** Given text **
————————

Advanced MDATA - tips and tricks

Advanced MDATA - tips and tricks

About this Document

This document is aimed at developers and other technically-minded people wishing to take full advantage of the new mdata feature in Oracle Text, at the Oracle 10g release.

It assumes a working knowledge of Oracle Text features. The document presents a variety of techniques, along with code samples. It is important to read the code samples as you work through the document - the main text does not cover all the details that can be understood by reading the code and comments.

The examples aim to be self-contained - in that they contain the complete code necessary to demonstrate the feature in question. However, they may not be complete - for example in a number of places a trigger would be necessary to keep the indexes up to date, but this has been omitted for brevity. In all cases, you are likely to see errors at the beginning of the file the first time you run an example, as the various tables and objects are dropped before being created.

Introduction

MDATA in 10g is a new feature for handling document metadata. It introduces a new section type, MDATA_SECTION. Mdata is most likely to be used to avoid or mitigate "mixed query" situations, where a query has to combine textual and structured clauses in a single query. In most cases, it is more efficient to do the search as a text query only - with the mdata part of the text query taking on the role of the scructured clause.

————————

** Dataset content **
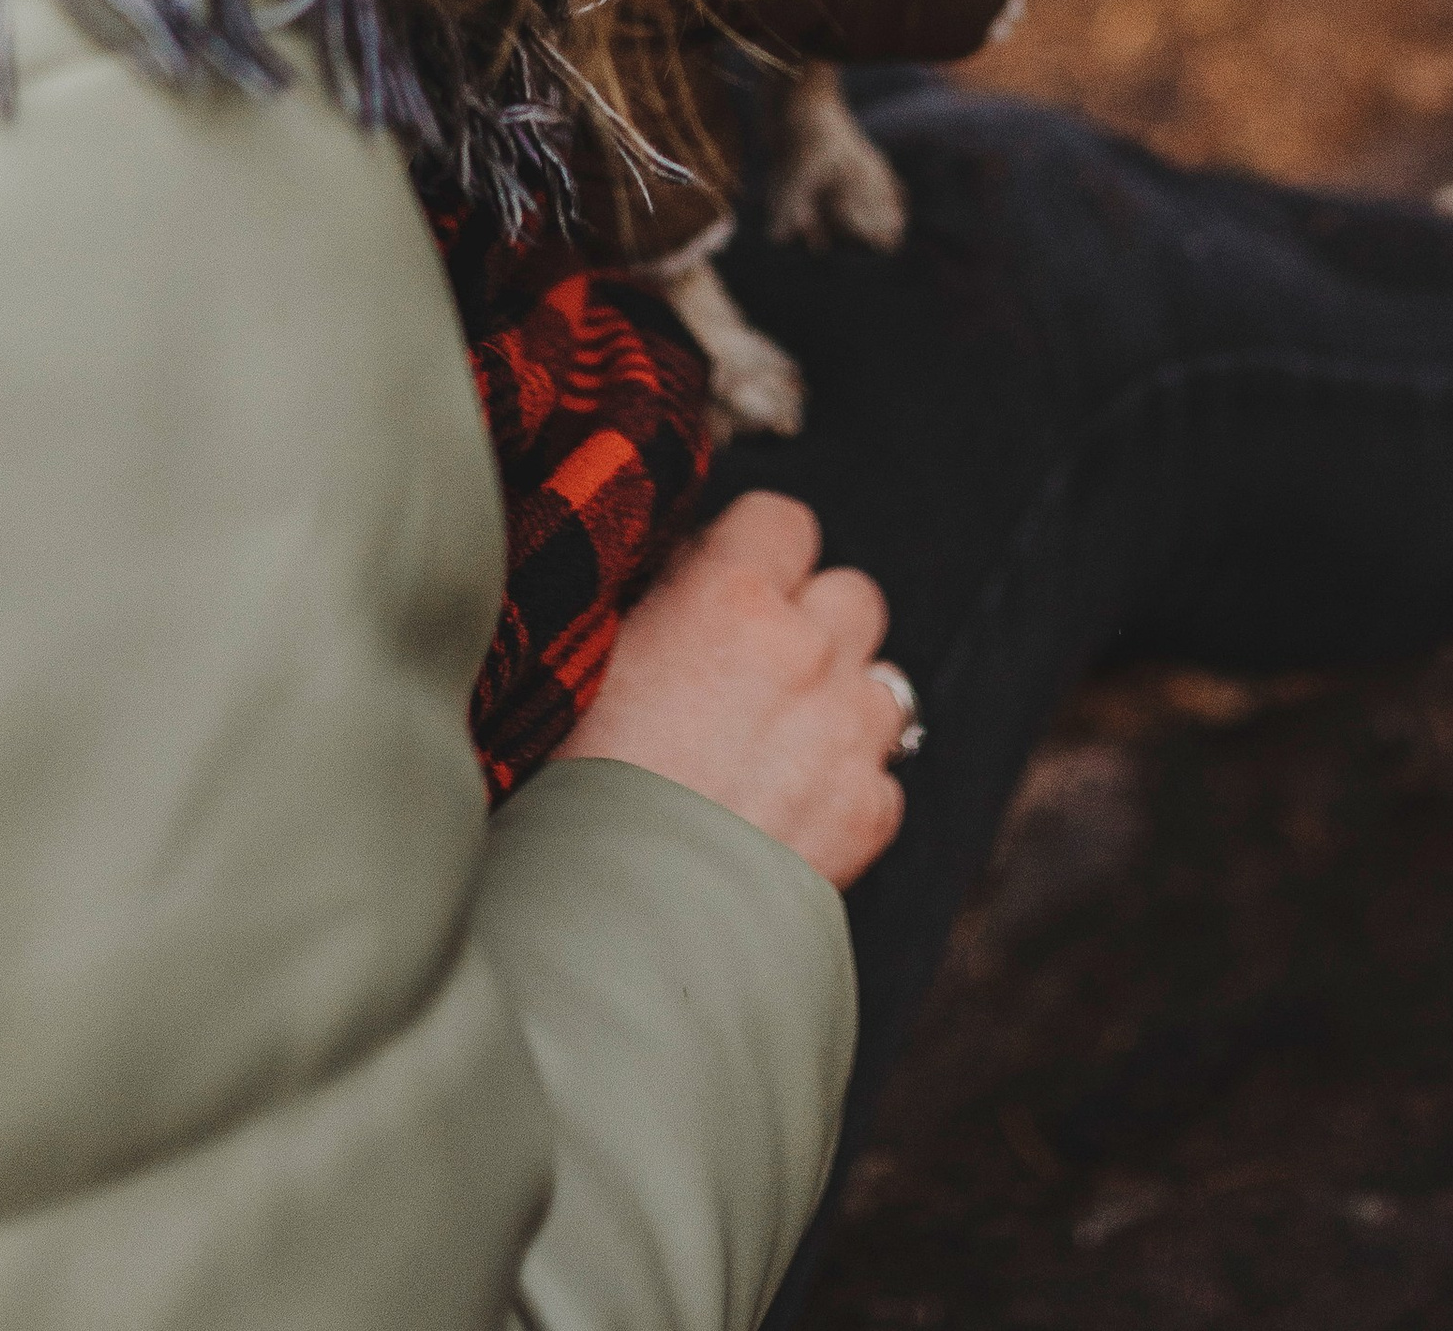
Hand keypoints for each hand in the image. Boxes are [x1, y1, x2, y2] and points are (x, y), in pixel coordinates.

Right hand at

————————

** Work task 1 **
Write out the passage on Oracle Text MDATA between "This document is" and "code and comments.", inclusive, copying it word for word.
** Work task 2 **
Continue the MDATA document from the point where it stops.

** Exercise output 1 **
This document is aimed at developers and other technically-minded people wishing to take full advantage of the new mdata feature in Oracle Text, at the Oracle 10g release.

It assumes a working knowledge of Oracle Text features. The document presents a variety of techniques, along with code samples. It is important to read the code samples as you work through the document - the main text does not cover all the details that can be understood by reading the code and comments.

** Exercise output 2 **
In some respects, mdata sections are similar to ordinary zone or field sections, but with some important differences.

MDATA sections are not tokenized. So "Black Dog" is indexed as a single string, rather than split into "black" and "dog" as would be the case for a field or zone section. MDATA can be updated (in a transactional manner) without affecting the rest of the index. So if a library application keeps track of the number of copies of a book it has in stock, then modifying that information does NOT require you to reindex the whole record.

As a simple example, see the file simple.sql This creates a simple "library stock" application. It has a table with a CLOB column containing XML fragments.

There are two normally-text-indexed fields, title and author. There are also two fields - stocklevel and status - which are indexed using the new MDATA section group. We index the table and then search for a book:

select book_info from library_stock 
where contains (book_info, 
'irving within author and mdata(status, In Stock)') > 0;
Here we can see the basic mdata search syntax. The mdata function takes the name of the section, and then the string to search for. Leading and trailing whitespace is ignored, but otherwise the string MUST be an exact match. "in stock" or "Stock" would not be a match here. Note that no quotes are required or allowed in the string, unless present in the original.

We can look at the some of the data held in the index. Tokens for MDATA sections have token_types in the range 400 to 499 (or -400 to -499 for changes, as we'll see shortly)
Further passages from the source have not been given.